*WHAT IS NEEDED*.
Can you transcribe the text of every record below line for line, leaving the pictures out of your answer?

*MATERIALS PROVIDED*.
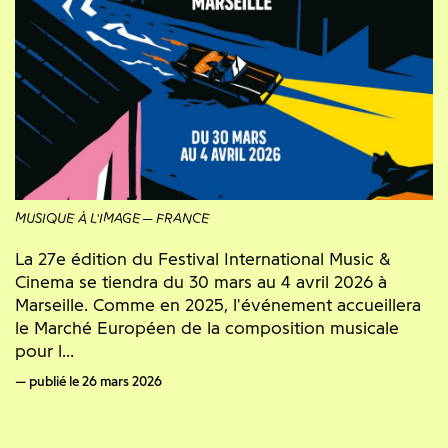
MUSIQUE À L'IMAGE
FRANCE
La 27e édition du Festival International Music &
Cinema se tiendra du 30 mars au 4 avril 2026 à
Marseille. Comme en 2025, l'événement accueillera
le Marché Européen de la composition musicale
pour l...
publié le 26 mars 2026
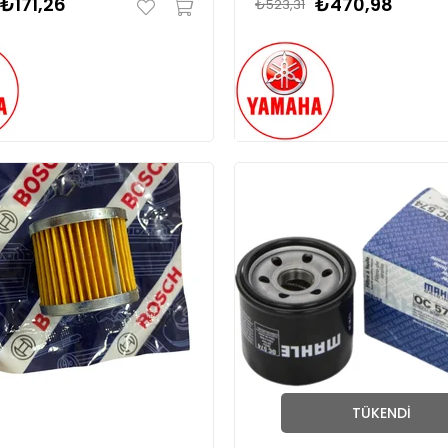
₺171,26
₺470,98
₺523,31
TÜKENDI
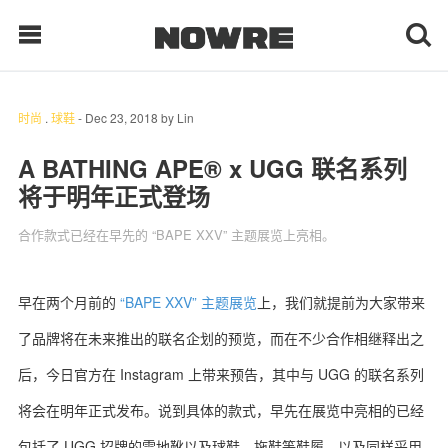
时尚
.
球鞋
-
Dec 23, 2018
by
Lin
每日鲜榨
A BATHING APE® x UGG 联名系列
将于明年正式登场
现客视点
合作款式已经在早先的 “BAPE XXV” 主题展览上亮相。
每日栏目
时 尚
早在两个月前的
“BAPE XXV” 主题展览
上，我们就提前为大家带来
了品牌将在未来推出的联名企划的预览，而在不少合作相继释出之
球 鞋
后，今日官方在 Instagram 上带来预告，其中与 UGG 的联名系列
生 活
将会在明年正式发布。说到具体的款式，早先在展览中亮相的已经
科 技
包括了 UGG 招牌的雪地靴以及球鞋、拖鞋等鞋履，以及同样采用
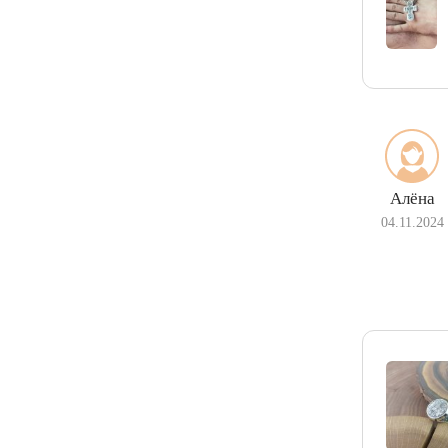
Алёна
04.11.2024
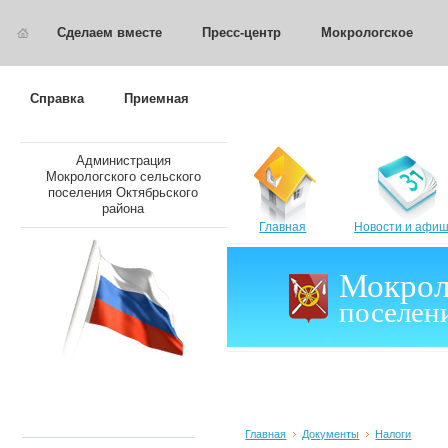
Сделаем вместе
Пресс-центр
Мокрологское
Справка
Приемная
Администрация
Мокрологского сельского
поселения Октябрьского
района
Главная
Новости и афи
Мокрол
поселен
Главная
Документы
Налоги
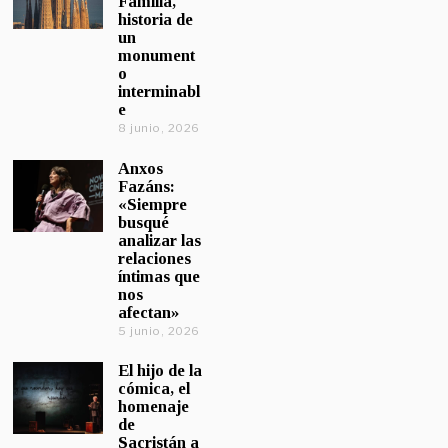
Familia,
historia de
un
monument
o
interminabl
e
8 junio, 2026
Anxos
Fazáns:
«Siempre
busqué
analizar las
relaciones
íntimas que
nos
afectan»
5 junio, 2026
El hijo de la
cómica, el
homenaje
de
Sacristán a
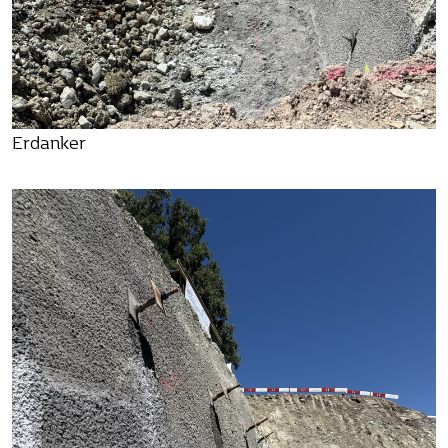
Erdanker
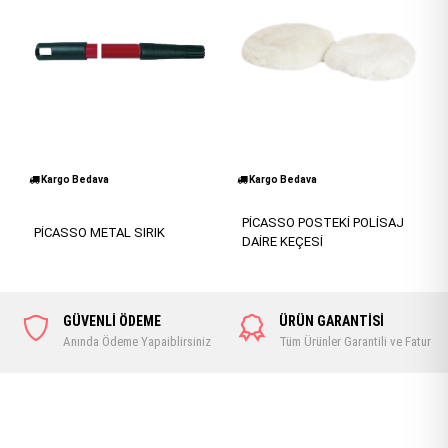
Kargo Bedava
Kargo Bedava
PİCASSO POSTEKİ POLİSAJ
PİCASSO METAL SIRIK
DAİRE KEÇESİ
GÜVENLİ ÖDEME
ÜRÜN GARANTİSİ
Anında Ödeme Yapaiblirsiniz
Tüm Ürünler Garantili ve Faturalı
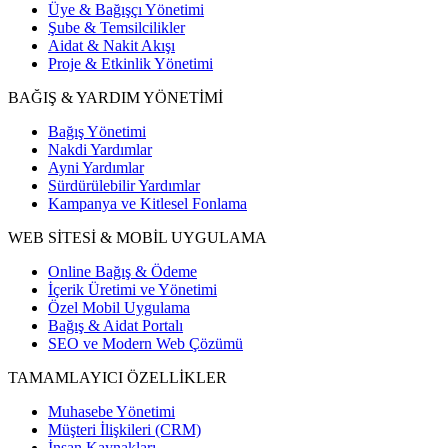
Üye & Bağışçı Yönetimi
Şube & Temsilcilikler
Aidat & Nakit Akışı
Proje & Etkinlik Yönetimi
BAĞIŞ & YARDIM YÖNETİMİ
Bağış Yönetimi
Nakdi Yardımlar
Ayni Yardımlar
Sürdürülebilir Yardımlar
Kampanya ve Kitlesel Fonlama
WEB SİTESİ & MOBİL UYGULAMA
Online Bağış & Ödeme
İçerik Üretimi ve Yönetimi
Özel Mobil Uygulama
Bağış & Aidat Portalı
SEO ve Modern Web Çözümü
TAMAMLAYICI ÖZELLİKLER
Muhasebe Yönetimi
Müşteri İlişkileri (CRM)
İnsan Kaynakları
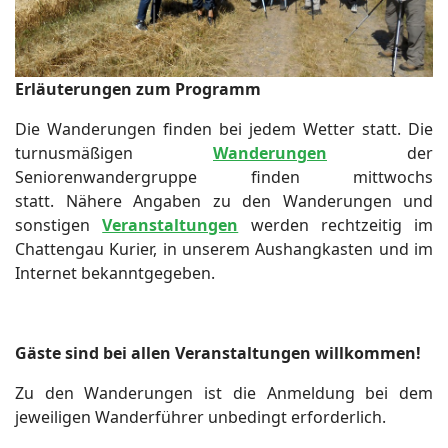
Erläuterungen zum Programm
Die Wanderungen finden bei jedem Wetter statt. Die
turnusmäßigen
Wanderungen
der
Seniorenwandergruppe finden mittwochs
statt. Nähere Angaben zu den Wanderungen und
sonstigen
Veranstaltungen
werden rechtzeitig im
Chattengau Kurier, in unserem Aushangkasten und im
Internet bekanntgegeben.
Gäste sind bei allen Veranstaltungen willkommen!
Zu den Wanderungen ist die Anmeldung bei dem
jeweiligen Wanderführer unbedingt erforderlich.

*RESPONSE FOR THIS EXERCISE*.
MUSIQUE À L'IMAGE
FRANCE
La 27e édition du Festival International Music &
Cinema se tiendra du 30 mars au 4 avril 2026 à
Marseille. Comme en 2025, l'événement accueillera
le Marché Européen de la composition musicale
pour l...
publié le 26 mars 2026
₺171,26
₺470,98
₺523,31
TÜKENDI
时尚
.
球鞋
-
Dec 23, 2018
by
Lin
每日鲜榨
A BATHING APE® x UGG 联名系列
将于明年正式登场
现客视点
合作款式已经在早先的 “BAPE XXV” 主题展览上亮相。
每日栏目
时 尚
早在两个月前的
“BAPE XXV” 主题展览
上，我们就提前为大家带来
了品牌将在未来推出的联名企划的预览，而在不少合作相继释出之
球 鞋
后，今日官方在 Instagram 上带来预告，其中与 UGG 的联名系列
生 活
将会在明年正式发布。说到具体的款式，早先在展览中亮相的已经
科 技
包括了 UGG 招牌的雪地靴以及球鞋、拖鞋等鞋履，以及同样采用
Алёна
04.11.2024
Сделаем вместе
Пресс-центр
Мокрологское
Справка
Приемная
Администрация
Мокрологского сельского
поселения Октябрьского
района
Главная
Новости и афи
Мокрол
поселен
Главная
Документы
Налоги
Familia,
historia de
un
monument
o
interminabl
e
8 junio, 2026
Anxos
Fazáns:
«Siempre
busqué
analizar las
relaciones
íntimas que
nos
afectan»
5 junio, 2026
El hijo de la
cómica, el
homenaje
de
Sacristán a
Erdanker
Kargo Bedava
Kargo Bedava
PİCASSO POSTEKİ POLİSAJ
PİCASSO METAL SIRIK
DAİRE KEÇESİ
GÜVENLİ ÖDEME
ÜRÜN GARANTİSİ
Anında Ödeme Yapaiblirsiniz
Tüm Ürünler Garantili ve Faturalı
Üye & Bağışçı Yönetimi
Şube & Temsilcilikler
Aidat & Nakit Akışı
Proje & Etkinlik Yönetimi
BAĞIŞ & YARDIM YÖNETİMİ
Bağış Yönetimi
Nakdi Yardımlar
Ayni Yardımlar
Sürdürülebilir Yardımlar
Kampanya ve Kitlesel Fonlama
WEB SİTESİ & MOBİL UYGULAMA
Online Bağış & Ödeme
İçerik Üretimi ve Yönetimi
Özel Mobil Uygulama
Bağış & Aidat Portalı
SEO ve Modern Web Çözümü
TAMAMLAYICI ÖZELLİKLER
Muhasebe Yönetimi
Müşteri İlişkileri (CRM)
İnsan Kaynakları
Erläuterungen zum Programm
Die Wanderungen finden bei jedem Wetter statt. Die
turnusmäßigen
Wanderungen
der
Seniorenwandergruppe finden mittwochs
statt. Nähere Angaben zu den Wanderungen und
sonstigen
Veranstaltungen
werden rechtzeitig im
Chattengau Kurier, in unserem Aushangkasten und im
Internet bekanntgegeben.
Gäste sind bei allen Veranstaltungen willkommen!
Zu den Wanderungen ist die Anmeldung bei dem
jeweiligen Wanderführer unbedingt erforderlich.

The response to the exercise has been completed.